EXTRACTED TEXT —
This dialogue has led to groups of Jews trooping to
Dharamsala for meetings, and the Dalai Lama attending a Passover seder in
Washington, D.C., organized by the Reform movement. Rodger Kamenetz's
well-received The Jew in the Lotus: A Poet's Rediscovery of Jewish Identity
in Buddhist India (1994) is an account of this ongoing dialogue's earlier
days.
There are some who argue that the Tibetan Buddhist-Jewish
encounter serves only to make Buddhism more acceptable to Jews. For his part,
the Dalai Lama has said that he does not seek to convert Jews to Buddhism, but
that he considers it his "responsibility" to instruct all who
approach him seeking Buddhism's spiritual insights. Such statements do little
to assuage the concerns of Jewish parents, communal leaders, and religious
authorities that Buddhism is one more threat to Jewish continuity in an age of
assimilation.

GIVEN DATA —
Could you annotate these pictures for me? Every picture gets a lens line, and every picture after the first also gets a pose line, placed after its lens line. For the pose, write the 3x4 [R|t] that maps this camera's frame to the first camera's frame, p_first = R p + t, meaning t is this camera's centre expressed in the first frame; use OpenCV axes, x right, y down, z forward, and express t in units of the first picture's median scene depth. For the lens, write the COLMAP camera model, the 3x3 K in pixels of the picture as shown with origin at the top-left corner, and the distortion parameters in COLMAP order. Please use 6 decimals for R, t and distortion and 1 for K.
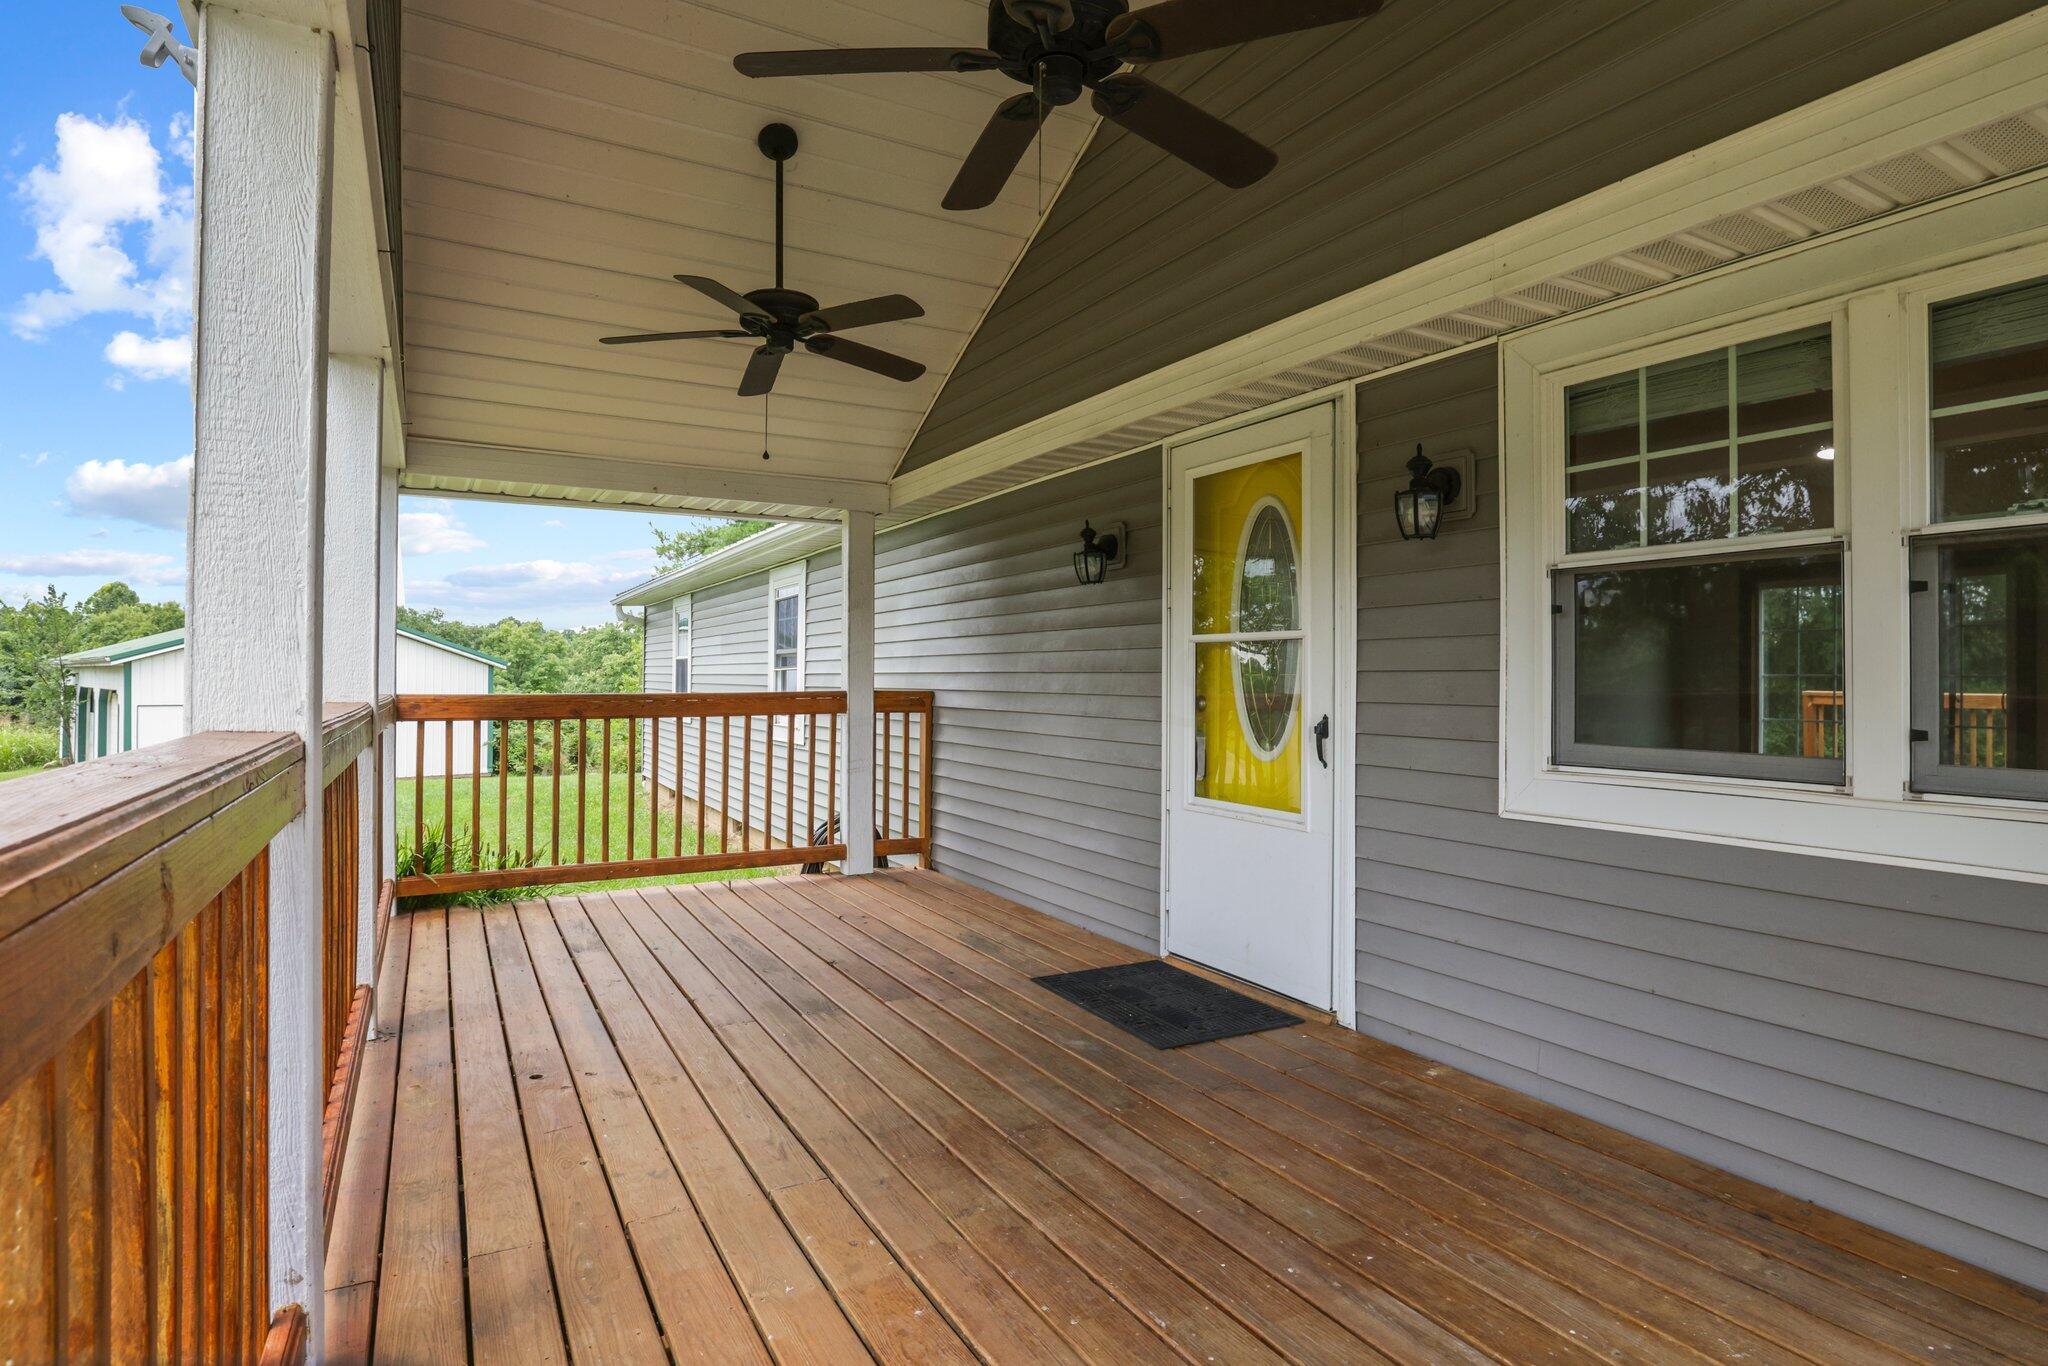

DIRECTIONS —
a. In the passage on the Tibetan Buddhist-Jewish dialogue, what event organized by the Reform movement did the Dalai Lama attend?
b. Extend the passage on the Tibetan Buddhist-Jewish dialogue, picking up right after its final sentence.

ANSWERS PROVIDED —
a. A Passover seder in Washington, D.C.

b.
Others, such as Kamenetz, argue that most Jews who dip into
Buddhism eventually return to the religion and culture of their birth--although
generally changed by the experience. Instead of condemning this spiritual
wandering, Kamenetz argues, the Jewish community should emphasize its
willingness to welcome home its prodigal seekers and the wisdom they have
gathered. One such returnee is Rabbi Alan Lew, the ex-director of the Berkeley
Zen Center, who since 1991 has led San Francisco's Congregation Beth Sholom, a
Conservative synagogue. He recounts his spiritual development in One God
Clapping: The Spiritual Path of a Zen Rabbi (1999), ending with his teshuvah,
or return to Judaism.
Lew concludes his book by talking about how a decade of
intense Zen Buddhist meditation "illuminated" his unconscious and
enabled him to deal with "that pain" that kept him from growing
spiritually. What surprised him, Lew wrote, "was how Jewish so much of
this unconscious material was--how much of my unconsciousness was absorbed with
the Jewishness I had held at distance for so long."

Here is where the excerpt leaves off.